Song Meaning
These lyrics paint a vivid picture of something precious slowly diminishing, transforming from a tangible presence into an almost imperceptible irritant. What begins as a "girl of wax" (niña de cera) quickly unravels through a series of negations. The initial image suggests delicacy, something beautiful yet fragile, easily melted or broken.
The central emotional tension here is the relentless stripping away of identity and substance. The lyrics repeatedly state "But it wasn't..." (Pero no era...), redefining the subject from a wax girl to a "sheaf in the threshing floor" (gavilla en la era), then a "stiff flower" (flor tiesa), and finally a "little sunbeam stuck to the windowpane" (rayito de sol pegado a la vidriera). Each transformation makes the subject less solid, more fleeting, and increasingly vulnerable, building a sense of an inevitable, profound loss.
The most striking craft element is this progressive reduction, culminating in the poignant image: "It was a little straw inside my eyes" (Una pajita dentro de mis ojitos era). This final, almost mundane image — a tiny, irritating speck — brilliantly internalizes the loss. It's no longer an external entity but something deeply personal, a constant, subtle source of discomfort and, crucially, tears.

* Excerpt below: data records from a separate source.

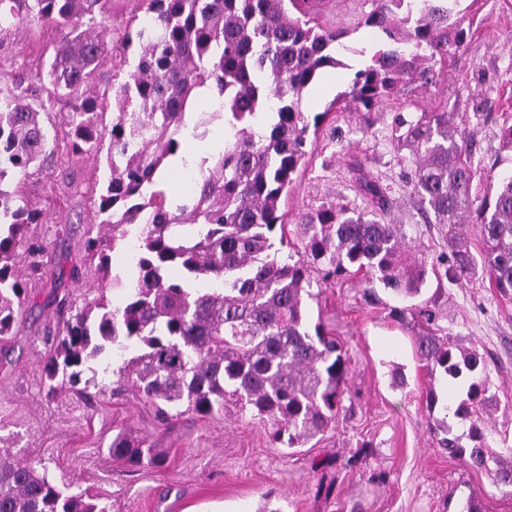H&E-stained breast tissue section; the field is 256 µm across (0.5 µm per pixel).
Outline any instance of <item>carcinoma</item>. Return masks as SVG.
I'll list each match as a JSON object with an SVG mask.
<instances>
[{
  "label": "carcinoma",
  "instance_id": "obj_1",
  "mask_svg": "<svg viewBox=\"0 0 512 512\" xmlns=\"http://www.w3.org/2000/svg\"><path fill=\"white\" fill-rule=\"evenodd\" d=\"M112 0H0V29L19 22L53 32V54L37 75L0 63V339L14 335L26 312L29 284L43 278L41 241L28 235L43 211L22 194L30 169L56 156L66 141L64 185L74 183L80 159L106 150L109 175L92 194L103 234L86 240L98 256L106 288H123L112 306L103 294L75 309L63 327L43 330L50 344L42 381L53 394L96 383L94 362L112 349L130 354L118 382L151 404L168 423L180 407L202 417L230 410L261 425L281 448H302L336 424L350 372L343 347L322 322L310 324L306 300L311 272L364 273L399 301L420 295L428 258L386 219L392 202L380 184L353 166L371 210L326 203L297 225L303 250L279 260L273 235L284 242L288 195L306 155L309 123L303 93L328 68L345 67L354 36L368 30L387 41L355 73L346 96L366 110L404 88L437 83L435 65L456 55L466 37L460 0H358L349 26L321 20L315 0H132L122 37L108 48ZM152 25L144 27L142 19ZM112 51V85L95 83ZM212 91L219 112H197L198 90ZM112 110V126L105 123ZM52 116L45 126L40 116ZM224 118V152L198 163L194 194L175 202L161 172L182 147L185 130ZM393 140L414 168L407 184L425 204L430 224L448 231L440 264L449 282L488 279L512 295V175L488 178L472 193L476 171L465 133L448 109L415 120L398 113ZM477 236L474 253L464 228ZM134 243L123 275H111L106 249ZM29 258L16 274L18 249ZM401 321L426 304L393 308ZM416 354L431 374L466 385L465 397L428 411L444 417L432 428L448 456L512 487V452L491 451L483 413L493 406L489 359L430 332L415 337ZM87 372L92 373L83 379ZM469 422L453 433V422ZM111 458L157 467L163 458L147 440L121 432ZM0 512H110L86 490L55 484L43 464L22 463L0 448Z\"/></svg>",
  "mask_w": 512,
  "mask_h": 512
}]
</instances>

Ultimately, these lyrics are effective because they articulate a deep, personal grief not through direct lament, but through a poetic, almost surreal transformation. The "straw" in the eye isn't just an irritant; it's the physical manifestation of a lost "true party" (mi fiesta verdadera), a beautiful and devastating metaphor for how something seemingly insignificant can hold the entire weight of a profound, internal sorrow.